Although Pettis directs his policy suggestions to finance ministers and central bankers of peripheral economies, there are lessons that are applicable to a broader context, including a pluralistic world of overlapping monetary sovereigns. We are not actually constrained to rely on greedy, fearful, swarming bankers for creation of money under a fiat system. We have the potential to claw our monentary sovereignty back from unelected, oligarchic banksters and to redirect the resources of society away from war and concentrated wealth towards democratically determined public ends. We can take the reins of policy into public hands under democratic sovereignty, and harness the creation of money to social ends, of which full employment, universal health care, free education, revitalized public housing, and environmental stewardship might be obvious policy goals. Public money invested responsibly in pursuit of these goals could be a basis for widespread prosperity and sustainable economic growth.

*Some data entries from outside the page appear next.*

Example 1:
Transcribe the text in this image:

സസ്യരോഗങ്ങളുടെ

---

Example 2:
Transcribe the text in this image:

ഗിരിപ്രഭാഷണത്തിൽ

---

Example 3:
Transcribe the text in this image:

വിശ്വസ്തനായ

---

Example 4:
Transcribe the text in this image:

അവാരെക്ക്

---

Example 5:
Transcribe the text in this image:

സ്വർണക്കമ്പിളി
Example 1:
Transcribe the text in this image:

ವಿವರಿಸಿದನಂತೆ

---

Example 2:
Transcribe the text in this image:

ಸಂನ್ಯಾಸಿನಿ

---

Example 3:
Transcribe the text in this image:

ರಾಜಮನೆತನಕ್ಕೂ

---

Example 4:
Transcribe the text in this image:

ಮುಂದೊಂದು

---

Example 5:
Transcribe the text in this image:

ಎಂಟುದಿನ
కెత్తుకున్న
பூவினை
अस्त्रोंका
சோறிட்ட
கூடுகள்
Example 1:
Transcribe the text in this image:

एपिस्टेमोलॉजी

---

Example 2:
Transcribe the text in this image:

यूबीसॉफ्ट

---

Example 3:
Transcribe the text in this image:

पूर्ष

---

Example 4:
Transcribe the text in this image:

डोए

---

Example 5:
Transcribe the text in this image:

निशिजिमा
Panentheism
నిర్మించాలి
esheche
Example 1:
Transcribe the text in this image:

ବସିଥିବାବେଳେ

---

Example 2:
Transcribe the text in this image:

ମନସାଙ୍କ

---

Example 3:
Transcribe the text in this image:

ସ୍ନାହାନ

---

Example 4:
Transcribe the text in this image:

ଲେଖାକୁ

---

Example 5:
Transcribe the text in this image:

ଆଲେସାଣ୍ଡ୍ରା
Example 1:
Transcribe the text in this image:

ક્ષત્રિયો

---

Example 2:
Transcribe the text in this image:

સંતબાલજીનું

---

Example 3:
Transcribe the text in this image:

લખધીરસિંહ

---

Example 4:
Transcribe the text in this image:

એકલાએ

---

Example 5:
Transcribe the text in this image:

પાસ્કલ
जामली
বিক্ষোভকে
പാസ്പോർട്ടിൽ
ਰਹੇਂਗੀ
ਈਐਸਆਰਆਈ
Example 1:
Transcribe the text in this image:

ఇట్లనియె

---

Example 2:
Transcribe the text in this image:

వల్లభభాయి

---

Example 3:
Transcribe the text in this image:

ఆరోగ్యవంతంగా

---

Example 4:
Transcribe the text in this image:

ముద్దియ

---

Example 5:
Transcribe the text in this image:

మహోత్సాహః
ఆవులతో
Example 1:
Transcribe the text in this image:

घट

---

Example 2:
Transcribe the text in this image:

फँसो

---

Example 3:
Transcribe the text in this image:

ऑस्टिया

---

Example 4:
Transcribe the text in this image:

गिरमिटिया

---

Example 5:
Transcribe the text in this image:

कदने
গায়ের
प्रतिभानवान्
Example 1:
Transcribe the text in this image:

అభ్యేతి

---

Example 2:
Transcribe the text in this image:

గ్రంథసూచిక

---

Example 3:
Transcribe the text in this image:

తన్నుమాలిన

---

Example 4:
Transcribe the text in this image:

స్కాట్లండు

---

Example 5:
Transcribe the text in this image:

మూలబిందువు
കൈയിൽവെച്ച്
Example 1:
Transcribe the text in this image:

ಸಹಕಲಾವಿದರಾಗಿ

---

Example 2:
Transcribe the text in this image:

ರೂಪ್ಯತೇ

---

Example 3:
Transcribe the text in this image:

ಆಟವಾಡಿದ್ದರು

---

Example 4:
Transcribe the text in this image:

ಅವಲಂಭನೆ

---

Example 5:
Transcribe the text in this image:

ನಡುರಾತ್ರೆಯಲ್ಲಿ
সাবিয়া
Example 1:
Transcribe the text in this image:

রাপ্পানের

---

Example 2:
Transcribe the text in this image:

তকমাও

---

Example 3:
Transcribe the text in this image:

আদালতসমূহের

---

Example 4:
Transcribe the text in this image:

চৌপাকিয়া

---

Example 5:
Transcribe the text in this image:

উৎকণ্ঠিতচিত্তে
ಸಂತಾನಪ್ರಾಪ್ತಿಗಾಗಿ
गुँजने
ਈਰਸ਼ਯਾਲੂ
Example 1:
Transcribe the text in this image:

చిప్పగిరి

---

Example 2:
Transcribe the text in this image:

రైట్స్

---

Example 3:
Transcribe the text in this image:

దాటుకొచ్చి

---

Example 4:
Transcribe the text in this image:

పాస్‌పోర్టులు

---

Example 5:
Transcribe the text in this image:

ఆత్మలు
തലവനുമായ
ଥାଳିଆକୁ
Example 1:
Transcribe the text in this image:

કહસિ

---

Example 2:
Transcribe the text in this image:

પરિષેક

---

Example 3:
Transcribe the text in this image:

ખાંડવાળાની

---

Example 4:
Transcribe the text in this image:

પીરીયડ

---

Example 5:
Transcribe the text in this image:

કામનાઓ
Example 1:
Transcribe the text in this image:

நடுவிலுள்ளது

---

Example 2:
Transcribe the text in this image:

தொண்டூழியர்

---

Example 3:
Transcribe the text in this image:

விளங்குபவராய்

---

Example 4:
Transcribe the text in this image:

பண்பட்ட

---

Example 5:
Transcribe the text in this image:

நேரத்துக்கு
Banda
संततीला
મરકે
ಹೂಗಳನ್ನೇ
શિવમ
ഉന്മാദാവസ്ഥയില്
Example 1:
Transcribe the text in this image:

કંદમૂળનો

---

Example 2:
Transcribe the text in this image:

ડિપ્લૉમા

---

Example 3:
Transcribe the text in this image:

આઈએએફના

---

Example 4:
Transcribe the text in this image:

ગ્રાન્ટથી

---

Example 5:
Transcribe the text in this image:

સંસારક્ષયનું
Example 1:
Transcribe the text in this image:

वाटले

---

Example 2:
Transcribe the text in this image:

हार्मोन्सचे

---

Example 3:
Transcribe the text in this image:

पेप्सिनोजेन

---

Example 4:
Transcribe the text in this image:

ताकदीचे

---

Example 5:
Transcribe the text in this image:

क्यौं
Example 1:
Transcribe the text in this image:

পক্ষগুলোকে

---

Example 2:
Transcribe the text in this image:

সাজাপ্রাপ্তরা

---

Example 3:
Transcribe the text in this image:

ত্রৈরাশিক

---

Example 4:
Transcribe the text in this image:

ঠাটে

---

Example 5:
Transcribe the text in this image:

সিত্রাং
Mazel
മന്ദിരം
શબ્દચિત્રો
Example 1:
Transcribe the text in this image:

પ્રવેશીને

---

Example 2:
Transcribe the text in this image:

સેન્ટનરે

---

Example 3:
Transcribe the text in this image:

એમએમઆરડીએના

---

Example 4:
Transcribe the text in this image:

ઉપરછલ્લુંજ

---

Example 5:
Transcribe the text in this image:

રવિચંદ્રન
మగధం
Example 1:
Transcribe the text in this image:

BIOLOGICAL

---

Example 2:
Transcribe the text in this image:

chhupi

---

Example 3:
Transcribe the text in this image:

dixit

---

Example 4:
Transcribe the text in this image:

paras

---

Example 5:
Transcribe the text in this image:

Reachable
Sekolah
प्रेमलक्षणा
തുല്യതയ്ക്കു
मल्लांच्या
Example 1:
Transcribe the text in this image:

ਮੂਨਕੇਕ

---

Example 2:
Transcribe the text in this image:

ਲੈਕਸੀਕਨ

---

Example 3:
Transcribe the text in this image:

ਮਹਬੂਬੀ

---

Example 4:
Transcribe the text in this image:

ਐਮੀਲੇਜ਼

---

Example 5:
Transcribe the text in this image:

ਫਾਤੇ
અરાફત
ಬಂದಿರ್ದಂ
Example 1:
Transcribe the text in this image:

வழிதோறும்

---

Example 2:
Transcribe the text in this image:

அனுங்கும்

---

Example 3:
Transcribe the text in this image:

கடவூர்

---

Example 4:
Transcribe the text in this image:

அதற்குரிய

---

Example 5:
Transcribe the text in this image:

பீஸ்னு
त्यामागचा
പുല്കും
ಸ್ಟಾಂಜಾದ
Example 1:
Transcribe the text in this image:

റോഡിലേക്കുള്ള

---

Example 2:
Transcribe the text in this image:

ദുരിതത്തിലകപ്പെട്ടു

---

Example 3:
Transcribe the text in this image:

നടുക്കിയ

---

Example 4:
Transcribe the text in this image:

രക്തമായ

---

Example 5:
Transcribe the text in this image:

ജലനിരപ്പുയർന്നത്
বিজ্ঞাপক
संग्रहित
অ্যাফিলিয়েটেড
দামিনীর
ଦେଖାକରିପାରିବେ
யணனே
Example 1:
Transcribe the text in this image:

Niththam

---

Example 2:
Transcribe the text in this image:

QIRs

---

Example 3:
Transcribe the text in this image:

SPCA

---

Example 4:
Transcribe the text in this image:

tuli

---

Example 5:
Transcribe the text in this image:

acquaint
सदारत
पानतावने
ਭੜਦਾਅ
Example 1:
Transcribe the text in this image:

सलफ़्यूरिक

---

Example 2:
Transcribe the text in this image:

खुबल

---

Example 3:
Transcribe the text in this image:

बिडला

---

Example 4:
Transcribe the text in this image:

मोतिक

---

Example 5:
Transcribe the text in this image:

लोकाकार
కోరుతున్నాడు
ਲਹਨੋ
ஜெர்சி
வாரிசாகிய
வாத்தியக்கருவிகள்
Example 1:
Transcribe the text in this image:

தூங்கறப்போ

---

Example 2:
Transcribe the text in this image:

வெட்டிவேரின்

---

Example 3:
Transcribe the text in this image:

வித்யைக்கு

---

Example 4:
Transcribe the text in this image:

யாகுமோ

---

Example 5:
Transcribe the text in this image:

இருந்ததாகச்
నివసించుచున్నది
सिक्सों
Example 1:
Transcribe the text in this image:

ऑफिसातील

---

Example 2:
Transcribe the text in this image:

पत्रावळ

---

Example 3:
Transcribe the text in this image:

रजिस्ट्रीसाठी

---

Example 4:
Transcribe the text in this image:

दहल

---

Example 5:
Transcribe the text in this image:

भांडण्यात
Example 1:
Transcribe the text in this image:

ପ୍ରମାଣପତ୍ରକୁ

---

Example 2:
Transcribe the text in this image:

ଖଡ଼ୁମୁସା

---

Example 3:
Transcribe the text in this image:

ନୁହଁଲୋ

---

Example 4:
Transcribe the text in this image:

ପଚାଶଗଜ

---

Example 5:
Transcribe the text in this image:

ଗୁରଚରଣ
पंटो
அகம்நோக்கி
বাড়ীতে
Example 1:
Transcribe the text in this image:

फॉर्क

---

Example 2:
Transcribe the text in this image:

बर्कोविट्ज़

This is a valuable book and Pettis earns our gratitude. The history is pertinent and compelling. The options-based theory is elegant and provides an analytic complement to the historical retellings. The writing is clear and forceful, and Pettis is to be congratulated for his avoidance of excessively technical language, however some degree of familiarity with finance may be necessary for a full appreciation. But the crucial message requires no specialized knowledge. Peripheral economies dependent on foreign capital are peridically whipsawed by events beyond their control. Weak sovereigns and peripheral economies, beware foreign currency borrowings from far-away money centers, lest you find yourself busted, at the mercy of the market.